NEWTON, N.C. — Executives of Flowers Foods., Inc., Thomasville, Ga., reported on plans to raise prices in December and also talked about how the three-year bankruptcy of competitor Interstate Bakeries Corp., Kansas City, has changed the competitive landscape of the baking industry on Oct. 4. Their comments came during an analyst day at the company’s bakery in Newton.
Flowers Foods plans to raise prices again in December following an increase of about 3.5% in August, George E. Deese, president, chairman and chief executive officer, said. Expected rising commodity costs for 2008 led Flowers to make the decision. Mr. Deese addressed the issue of consumers possibly choosing to buy brands that are less expensive.
"The biggest fear is people will trade down," he said. "There’s no evidence, absolutely zero, so far to show that is true."
He said the entire food industry is facing the same challenge of rising commodity costs.

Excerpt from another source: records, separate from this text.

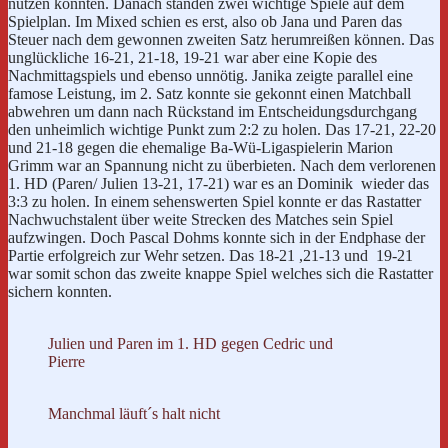
nutzen konnten. Danach standen zwei wichtige Spiele auf dem
Spielplan. Im Mixed schien es erst, also ob Jana und Paren das
Steuer nach dem gewonnen zweiten Satz herumreißen können. Das
unglückliche 16-21, 21-18, 19-21 war aber eine Kopie des
Nachmittagspiels und ebenso unnötig. Janika zeigte parallel eine
famose Leistung, im 2. Satz konnte sie gekonnt einen Matchball
abwehren um dann nach Rückstand im Entscheidungsdurchgang
den unheimlich wichtige Punkt zum 2:2 zu holen. Das 17-21, 22-20
und 21-18 gegen die ehemalige Ba-Wü-Ligaspielerin Marion
Grimm war an Spannung nicht zu überbieten. Nach dem verlorenen
1. HD (Paren/ Julien 13-21, 17-21) war es an Dominik wieder das
3:3 zu holen. In einem sehenswerten Spiel konnte er das Rastatter
Nachwuchstalent über weite Strecken des Matches sein Spiel
aufzwingen. Doch Pascal Dohms konnte sich in der Endphase der
Partie erfolgreich zur Wehr setzen. Das 18-21 ,21-13 und 19-21
war somit schon das zweite knappe Spiel welches sich die Rastatter
sichern konnten.
Julien und Paren im 1. HD gegen Cedric und
Pierre
Manchmal läuft´s halt nicht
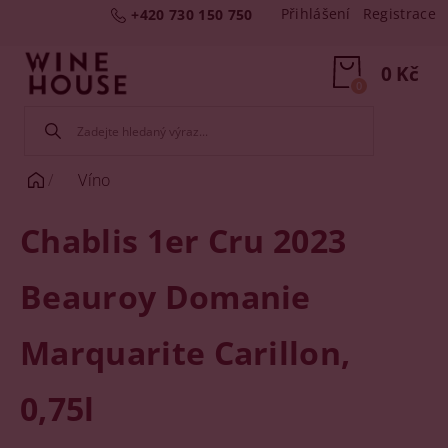
Přihlášení
Registrace
+420 730 150 750
0 Kč
0
Víno
Chablis 1er Cru 2023
Beauroy Domanie
Marquarite Carillon,
0,75l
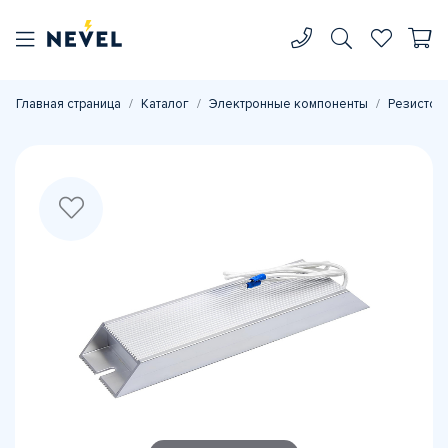
Главная страница
Каталог
Электронные компоненты
Резистор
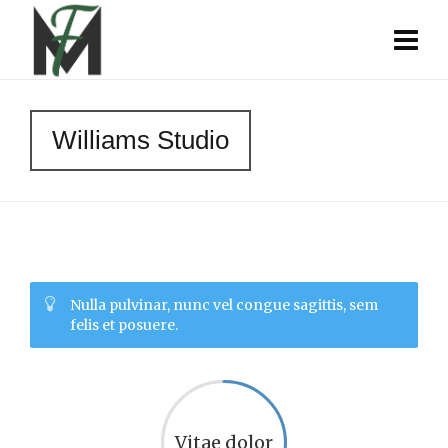
Williams Studio
Nulla pulvinar, nunc vel congue sagittis, sem
felis et posuere.
Vitae dolor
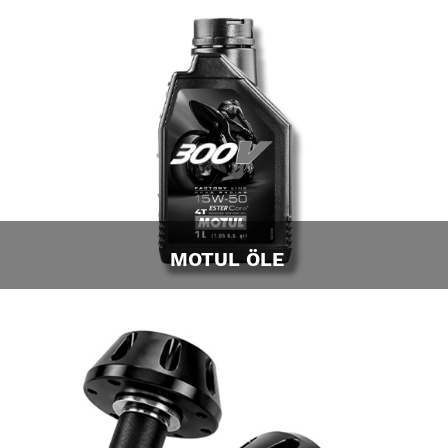
MOTUL ÖLE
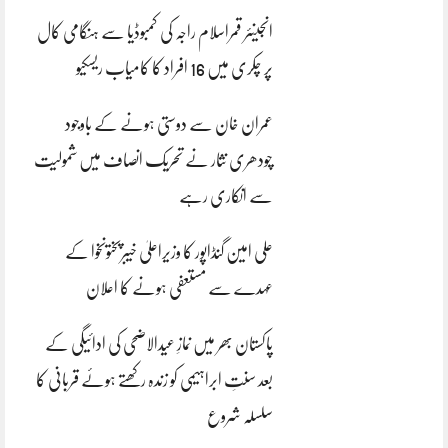
انجینئر قمراسلام راجہ کی کمبوڈیا سے ہنگامی کال
پر چکری میں 16 افراد کا کامیاب ریسکیو
عمران خان سے دوستی ہونے کے باوجود
چودھری نثار نے تحریک انصاف میں شمولیت
سے انکاری رہے
علی امین گنڈاپور کا وزیراعلیٰ خیبرپختونخوا کے
عہدے سے مستعفی ہونے کا اعلان
پاکستان بھر میں نمازِ عیدالاضحی کی ادائیگی کے
بعد سنتِ ابراہیمی کو زندہ رکھتے ہوئے قربانی کا
سلسلہ شروع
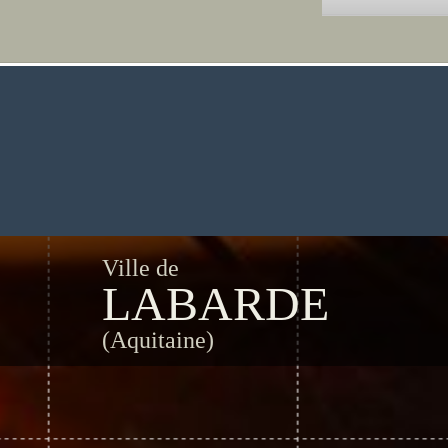
Ville de
LABARDE
(Aquitaine)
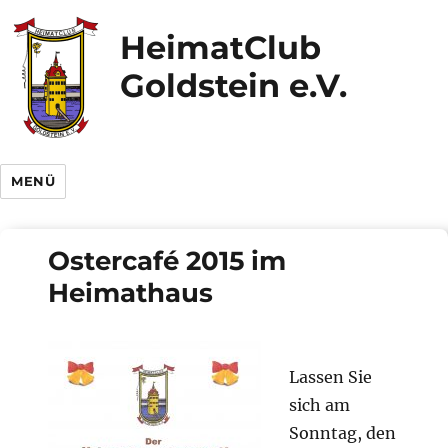
HeimatClub
Goldstein e.V.
MENÜ
Ostercafé 2015 im
Heimathaus
Lassen Sie
sich am
Sonntag, den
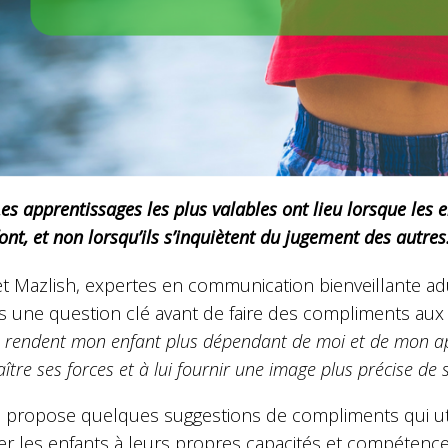
es apprentissages les plus valables ont lieu lorsque les
ont, et non lorsqu’ils s’inquiètent du jugement des autres
et Mazlish, expertes en communication bienveillante a
 une question clé avant de faire des compliments aux e
 rendent mon enfant plus dépendant de moi et de mon appr
ître ses forces et à lui fournir une image plus précise de s
s propose quelques suggestions de compliments qui uti
er les enfants à leurs propres capacités et compétenc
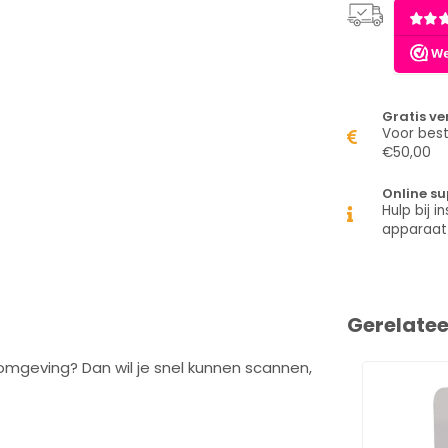
Gratis v
Voor best
€50,00
Online su
Hulp bij in
apparaat
Gerelate
 omgeving? Dan wil je snel kunnen scannen,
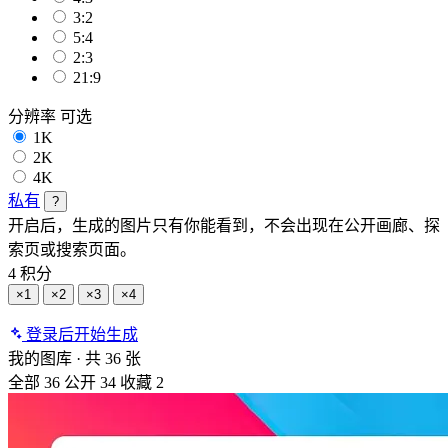
3:2
5:4
2:3
21:9
分辨率
可选
1K
2K
4K
私有
?
开启后，生成的图片只有你能看到，不会出现在公开画廊、探
索页或搜索页面。
4 积分
×1
×2
×3
×4
登录后开始生成
我的图库
·
共 36 张
全部
36
公开
34
收藏
2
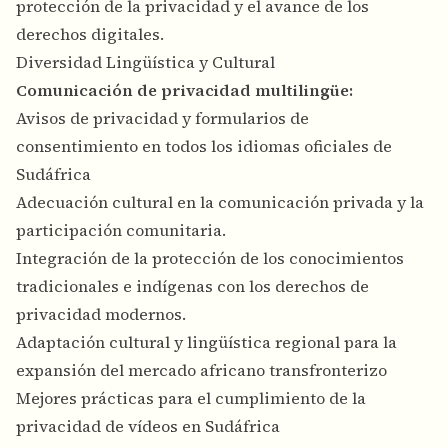
protección de la privacidad y el avance de los
derechos digitales.
Diversidad Lingüística y Cultural
Comunicación de privacidad multilingüe:
Avisos de privacidad y formularios de
consentimiento en todos los idiomas oficiales de
Sudáfrica
Adecuación cultural en la comunicación privada y la
participación comunitaria.
Integración de la protección de los conocimientos
tradicionales e indígenas con los derechos de
privacidad modernos.
Adaptación cultural y lingüística regional para la
expansión del mercado africano transfronterizo
Mejores prácticas para el cumplimiento de la
privacidad de vídeos en Sudáfrica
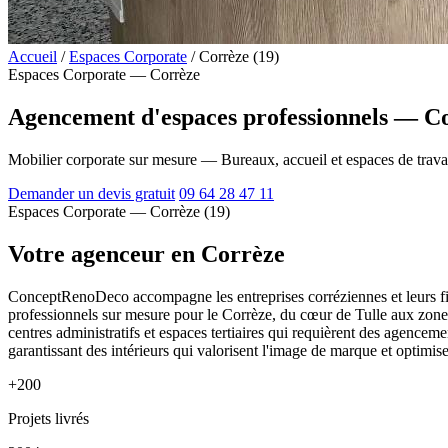
Accueil
/
Espaces Corporate
/
Corrèze (19)
Espaces Corporate — Corrèze
Agencement d'espaces professionnels — Co
Mobilier corporate sur mesure — Bureaux, accueil et espaces de trava
Demander un devis gratuit
09 64 28 47 11
Espaces Corporate — Corrèze (19)
Votre agenceur en Corrèze
ConceptRenoDeco accompagne les entreprises corréziennes et leurs fil
professionnels sur mesure pour le Corrèze, du cœur de Tulle aux zone
centres administratifs et espaces tertiaires qui requièrent des agencem
garantissant des intérieurs qui valorisent l'image de marque et optimise
+200
Projets livrés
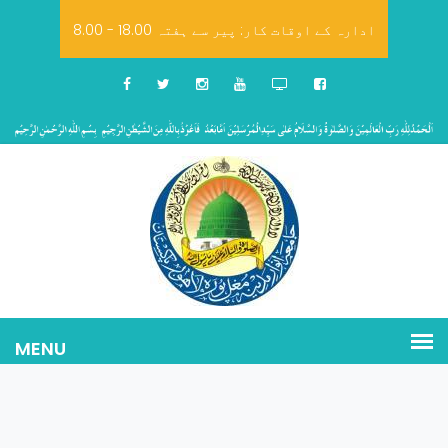
8.00 - 18.00 ادارہ کے اوقات کار: پیر سے ہفتہ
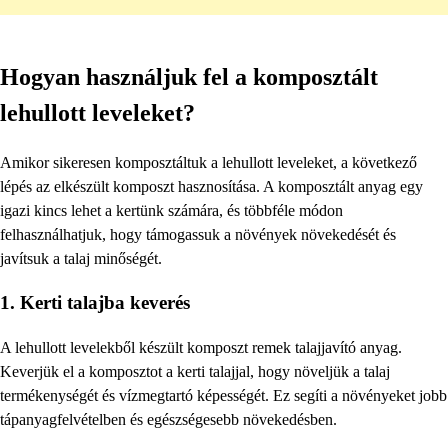
Hogyan használjuk fel a komposztált
lehullott leveleket?
Amikor sikeresen komposztáltuk a lehullott leveleket, a következő
lépés az elkészült komposzt hasznosítása. A komposztált anyag egy
igazi kincs lehet a kertünk számára, és többféle módon
felhasználhatjuk, hogy támogassuk a növények növekedését és
javítsuk a talaj minőségét.
1. Kerti talajba keverés
A lehullott levelekből készült komposzt remek talajjavító anyag.
Keverjük el a komposztot a kerti talajjal, hogy növeljük a talaj
termékenységét és vízmegtartó képességét. Ez segíti a növényeket jobb
tápanyagfelvételben és egészségesebb növekedésben.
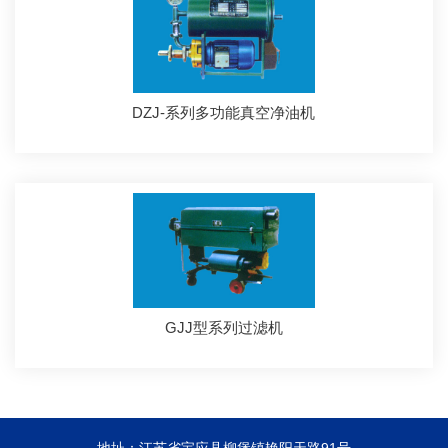
DZJ-系列多功能真空净油机
GJJ型系列过滤机
地址：江苏省宝应县柳堡镇艳阳天路91号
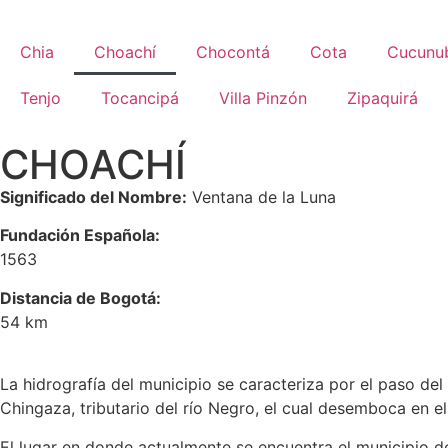
Chia
Choachí
Chocontá
Cota
Cucunu
Tenjo
Tocancipá
Villa Pinzón
Zipaquirá
CHOACHÍ
Significado del Nombre:
Ventana de la Luna
Fundación Española:
1563
Distancia de Bogotá:
54 km
La hidrografía del municipio se caracteriza por el paso del
Chingaza, tributario del río Negro, el cual desemboca en el
El lugar en donde actualmente se encuentra el municipio d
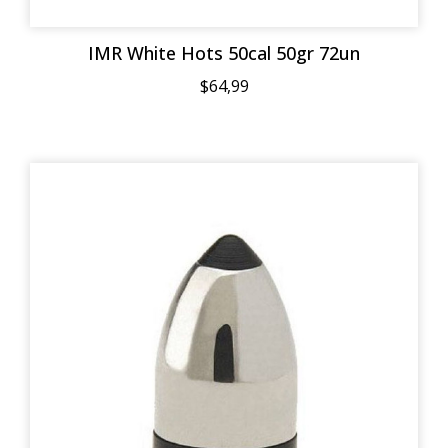
IMR White Hots 50cal 50gr 72un
$64,99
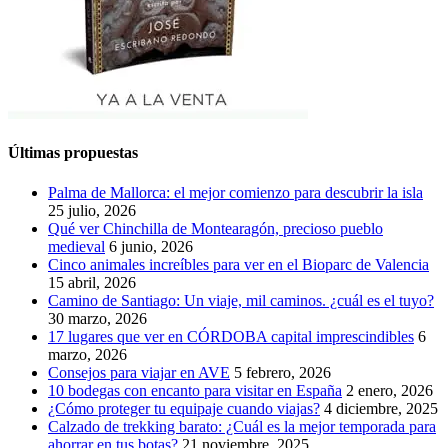
Últimas propuestas
Palma de Mallorca: el mejor comienzo para descubrir la isla
25 julio, 2026
Qué ver Chinchilla de Montearagón, precioso pueblo
medieval
6 junio, 2026
Cinco animales increíbles para ver en el Bioparc de Valencia
15 abril, 2026
Camino de Santiago: Un viaje, mil caminos. ¿cuál es el tuyo?
30 marzo, 2026
17 lugares que ver en CÓRDOBA capital imprescindibles
6
marzo, 2026
Consejos para viajar en AVE
5 febrero, 2026
10 bodegas con encanto para visitar en España
2 enero, 2026
¿Cómo proteger tu equipaje cuando viajas?
4 diciembre, 2025
Calzado de trekking barato: ¿Cuál es la mejor temporada para
ahorrar en tus botas?
21 noviembre, 2025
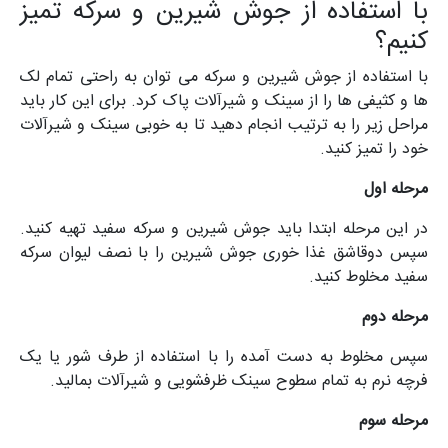
با استفاده از جوش شیرین و سرکه تمیز
کنیم؟
با استفاده از جوش شیرین و سرکه می توان به راحتی تمام لک
ها و کثیفی ها را از سینک و شیرآلات پاک کرد. برای این کار باید
مراحل زیر را به ترتیب انجام دهید تا به خوبی سینک و شیرآلات
خود را تمیز کنید.
مرحله اول
در این مرحله ابتدا باید جوش شیرین و سرکه سفید تهیه کنید.
سپس دوقاشق غذا خوری جوش شیرین را با نصف لیوان سرکه
سفید مخلوط کنید.
مرحله دوم
سپس مخلوط به دست آمده را با استفاده از طرف شور یا یک
فرچه نرم به تمام سطوح سینک ظرفشویی و شیرآلات بمالید.
مرحله سوم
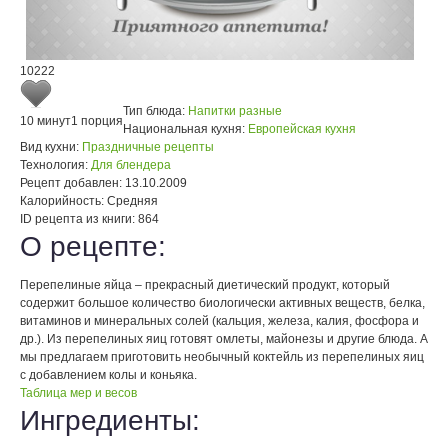
10222
Тип блюда:
Напитки разные
10 минут
1 порция
Национальная кухня:
Европейская кухня
Вид кухни:
Праздничные рецепты
Технология:
Для блендера
Рецепт добавлен:
13.10.2009
Калорийность:
Средняя
ID рецепта из книги:
864
О рецепте:
Перепелиные яйца – прекрасный диетический продукт, который
содержит большое количество биологически активных веществ, белка,
витаминов и минеральных солей (кальция, железа, калия, фосфора и
др.). Из перепелиных яиц готовят омлеты, майонезы и другие блюда. А
мы предлагаем приготовить необычный коктейль из перепелиных яиц
с добавлением колы и коньяка.
Таблица мер и весов
Ингредиенты:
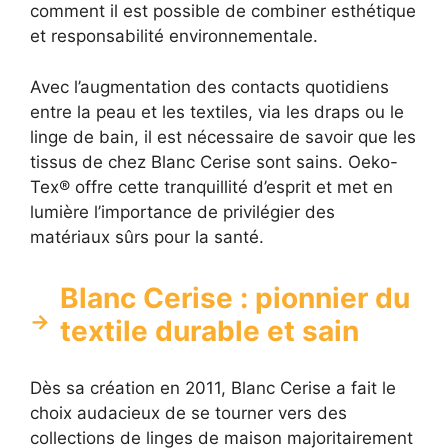
comment il est possible de combiner esthétique
et responsabilité environnementale.
Avec l’augmentation des contacts quotidiens
entre la peau et les textiles, via les draps ou le
linge de bain, il est nécessaire de savoir que les
tissus de chez Blanc Cerise sont sains. Oeko-
Tex® offre cette tranquillité d’esprit et met en
lumière l’importance de privilégier des
matériaux sûrs pour la santé.
Blanc Cerise : pionnier du
textile durable et sain
Dès sa création en 2011, Blanc Cerise a fait le
choix audacieux de se tourner vers des
collections de linges de maison majoritairement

"Am I concerned about it? Yes," he said. "Am I losing sleep over it? No. I say that because historically you do have up markets in commodities on occasion.
"But what I do have confidence in, is the management team and the people we have in our organization to always deal with issues that come up."
He added of the I.B.C. situation, "All of us know that our largest competitor has been in bankruptcy for three years. The competitive landscape has changed. It is changing."
Mr. Deese said Flowers Foods has seen sales growth in its mid-Atlantic region.
"Over the last several years, three bakeries in our region were closed by one of our competitors," said Joe Tashie, a regional vice-president responsible for the mid-Atlantic region.
In new products, Flowers Foods plans to launch 100-calorie mini cupcakes and mini muffins in November.
"While the overall cake category is flat, we’re seeing growth in the better-for-you segment of this marketplace," said Allen L. Shiver, president and chief operating officer of Flowers Foods.